### Fragmento del documento:
Nos importa a nosotros, por supuesto. Hay seis millones de europeos viviendo en América Latina y cerca de siete millones de latinoamericanos viviendo en Europa. Esa formidable conexión humana reclama políticas públicas en múltiples ámbitos, por ejemplo, en materia de visados. Si tuviéramos una política de inmigración digna de ese nombre, estaríamos organizando nuestros consulados allí para traer una inmigración que necesitamos como el respirar.
Nos importa porque somos el primer inversor en América Latina y miles de empresas europeas tienen intereses económicos allí. Es un mercado mucho más próximo que otros más cercanos geográficamente, porque nuestra capacidad de comunicación y entendimiento y sus necesidades de desarrollo económico lo hacen muy compatible y accesible.
Nos importa porque la geopolítica tras la pandemia y la guerra ha convertido América Latina en un continente necesario para proveernos de energía, recursos naturales básicos, para la transición ecológica y para una cadena de subcontratación fiable y segura.

### Material de partida:

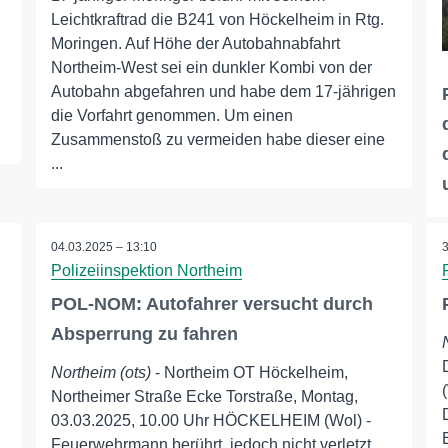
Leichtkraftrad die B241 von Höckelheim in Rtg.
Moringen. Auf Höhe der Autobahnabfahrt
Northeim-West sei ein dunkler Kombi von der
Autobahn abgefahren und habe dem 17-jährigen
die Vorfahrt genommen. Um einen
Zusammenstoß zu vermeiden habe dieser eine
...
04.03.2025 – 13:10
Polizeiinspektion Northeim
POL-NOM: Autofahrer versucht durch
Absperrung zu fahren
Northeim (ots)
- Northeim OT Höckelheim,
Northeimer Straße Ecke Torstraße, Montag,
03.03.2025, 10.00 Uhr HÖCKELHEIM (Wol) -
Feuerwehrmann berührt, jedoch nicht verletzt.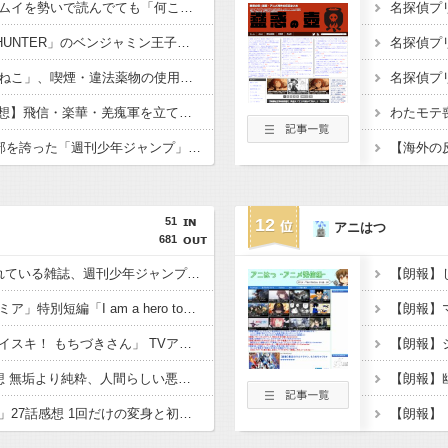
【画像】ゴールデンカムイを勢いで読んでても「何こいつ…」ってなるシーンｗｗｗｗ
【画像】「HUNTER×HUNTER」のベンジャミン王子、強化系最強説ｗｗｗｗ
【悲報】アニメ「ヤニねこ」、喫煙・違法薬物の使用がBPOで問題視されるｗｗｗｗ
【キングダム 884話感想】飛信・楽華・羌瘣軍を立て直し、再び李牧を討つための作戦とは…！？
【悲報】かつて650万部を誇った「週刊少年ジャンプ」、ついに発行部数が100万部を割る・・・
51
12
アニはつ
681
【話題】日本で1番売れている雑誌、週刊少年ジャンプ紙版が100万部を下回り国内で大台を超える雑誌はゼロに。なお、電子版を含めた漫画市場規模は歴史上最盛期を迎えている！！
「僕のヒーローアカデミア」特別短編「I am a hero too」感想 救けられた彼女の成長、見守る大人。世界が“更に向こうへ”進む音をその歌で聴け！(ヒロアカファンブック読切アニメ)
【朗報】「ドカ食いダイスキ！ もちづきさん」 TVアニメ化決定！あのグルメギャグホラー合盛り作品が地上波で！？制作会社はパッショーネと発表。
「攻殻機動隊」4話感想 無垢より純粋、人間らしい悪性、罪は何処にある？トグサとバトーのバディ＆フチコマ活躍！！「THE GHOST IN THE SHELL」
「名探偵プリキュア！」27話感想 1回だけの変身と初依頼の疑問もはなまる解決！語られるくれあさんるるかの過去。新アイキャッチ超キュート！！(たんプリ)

---

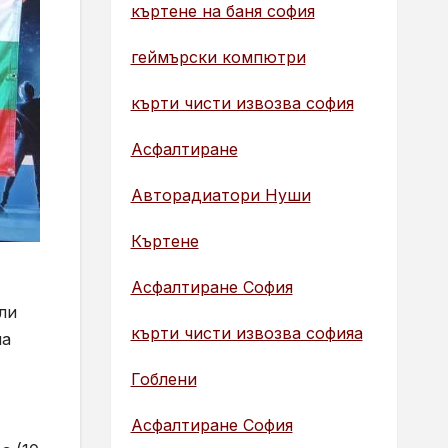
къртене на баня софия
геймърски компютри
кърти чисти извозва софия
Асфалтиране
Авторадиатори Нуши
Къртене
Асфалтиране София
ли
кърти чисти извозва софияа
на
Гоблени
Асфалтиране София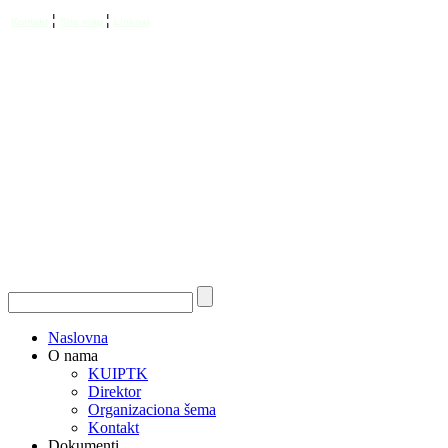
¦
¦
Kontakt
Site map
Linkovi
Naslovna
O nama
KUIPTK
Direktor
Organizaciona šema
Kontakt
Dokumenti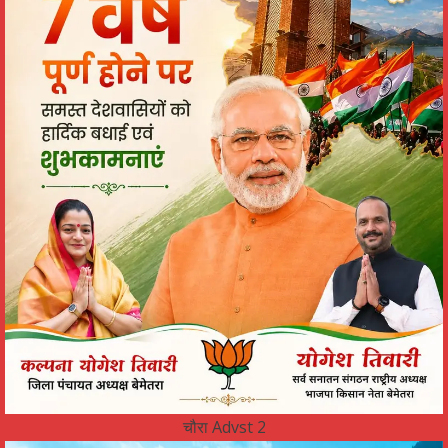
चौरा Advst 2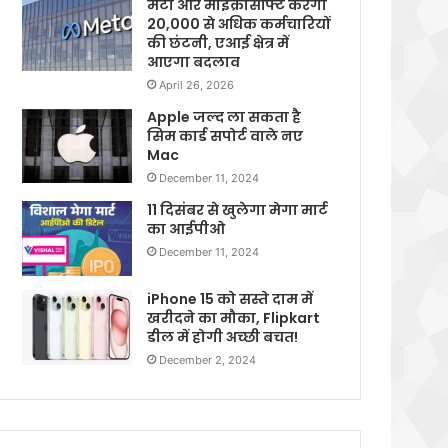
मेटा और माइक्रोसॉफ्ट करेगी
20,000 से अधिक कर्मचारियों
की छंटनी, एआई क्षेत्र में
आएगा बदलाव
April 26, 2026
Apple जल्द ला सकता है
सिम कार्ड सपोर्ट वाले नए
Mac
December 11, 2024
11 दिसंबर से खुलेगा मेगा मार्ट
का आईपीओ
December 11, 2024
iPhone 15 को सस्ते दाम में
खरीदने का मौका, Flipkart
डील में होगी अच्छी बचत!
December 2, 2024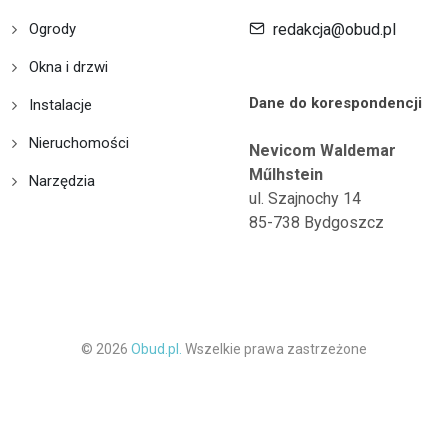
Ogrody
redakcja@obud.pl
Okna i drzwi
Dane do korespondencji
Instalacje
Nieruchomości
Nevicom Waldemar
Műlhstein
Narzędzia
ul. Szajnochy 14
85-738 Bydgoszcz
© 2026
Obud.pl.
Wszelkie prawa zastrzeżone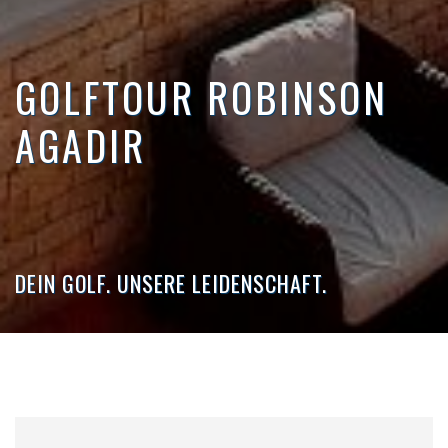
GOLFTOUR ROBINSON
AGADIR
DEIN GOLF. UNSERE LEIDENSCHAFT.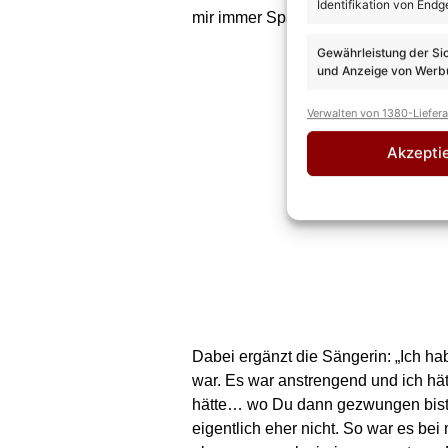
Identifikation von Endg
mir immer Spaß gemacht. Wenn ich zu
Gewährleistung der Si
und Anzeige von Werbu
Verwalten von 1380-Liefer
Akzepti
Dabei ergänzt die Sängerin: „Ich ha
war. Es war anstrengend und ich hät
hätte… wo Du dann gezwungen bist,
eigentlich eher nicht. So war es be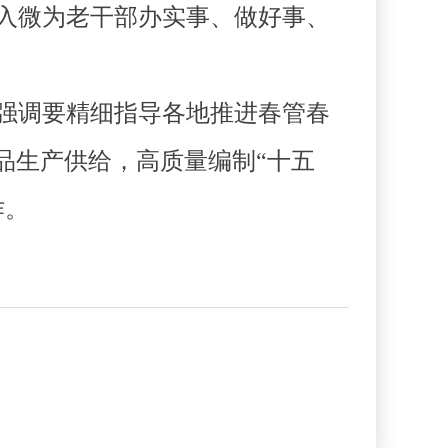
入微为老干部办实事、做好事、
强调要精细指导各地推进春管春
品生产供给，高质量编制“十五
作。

...

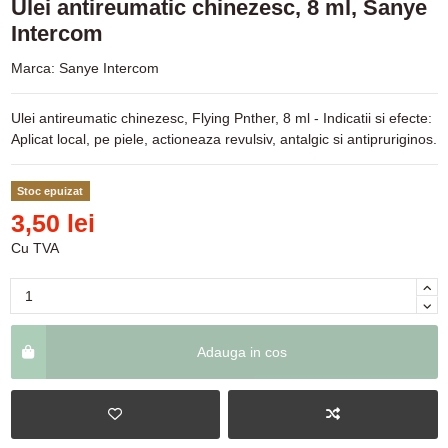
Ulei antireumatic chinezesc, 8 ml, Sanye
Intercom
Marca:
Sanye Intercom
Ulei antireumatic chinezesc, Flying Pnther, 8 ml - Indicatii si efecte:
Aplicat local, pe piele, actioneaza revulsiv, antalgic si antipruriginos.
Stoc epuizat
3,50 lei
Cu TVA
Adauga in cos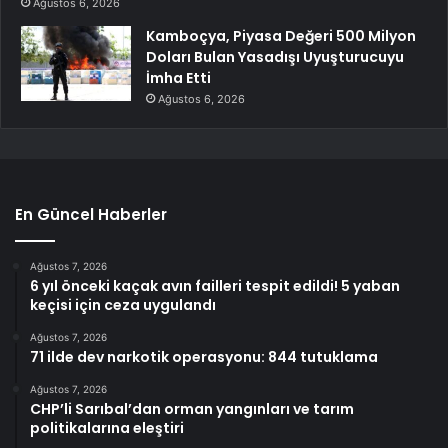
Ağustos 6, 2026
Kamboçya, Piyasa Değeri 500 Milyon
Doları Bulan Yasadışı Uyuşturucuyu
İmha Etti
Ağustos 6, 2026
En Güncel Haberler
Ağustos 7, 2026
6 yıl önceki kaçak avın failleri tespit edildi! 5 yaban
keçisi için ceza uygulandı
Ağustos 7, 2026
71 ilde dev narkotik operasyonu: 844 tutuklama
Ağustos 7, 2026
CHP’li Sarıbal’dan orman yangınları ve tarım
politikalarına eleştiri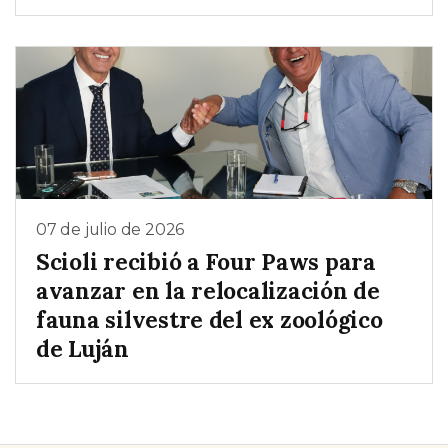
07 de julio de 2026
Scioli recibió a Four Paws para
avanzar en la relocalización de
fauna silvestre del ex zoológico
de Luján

### Objetivo del ejercicio:
Sigue escribiendo el texto sobre por qué América Latina le importa a Europa, a partir de su última frase.

### Respuesta:
Nos importa porque Europa necesita aumentar su peso internacional y su influencia en múltiples asuntos de vital importancia para nuestra concepción del mundo y para nuestros valores (comercio internacional, gobernanza económica, fiscalidad, derechos humanos, cambio climático…) y solo América Latina nos ofrece una convergencia democrática y social que genere mutuas sinergias de fortaleza internacional.
Importante, primero, porque su simple celebración ya constituye un éxito, dados los años transcurridos en suspenso. Segundo, porque se celebra en Bruselas, en una inequívoca señal de que América Latina importa a Europa y de que no se trata de una cuestión ibérica o, como mucho, de interés solo del sur de Europa. Tercero, porque la narrativa del encuentro conecta con argumentos políticos sentidos a ambos lados del Atlántico. El momento geopolítico que vivimos es particularmente agitado y resulta necesario ubicarse en escenarios relativamente hostiles, tanto para la UE como para América Latina.
Pero nada está escrito sobre la cumbre, menos aún sobre la instauración de un tiempo nuevo en la alianza (este artículo se ha escrito en los prolegómenos de la cumbre). De hecho, más allá de las fotos, de los comunicados, resoluciones y declaraciones oficiales, lo importante empieza luego. Si la cumbre instaura bases sólidas para que esta alianza sea verdaderamente estratégica, si se recupera la confianza mutua y si los proyectos conjuntos de acciones futuras se diseñan y se comprometen seriamente, todo eso determinará el éxito de la cumbre.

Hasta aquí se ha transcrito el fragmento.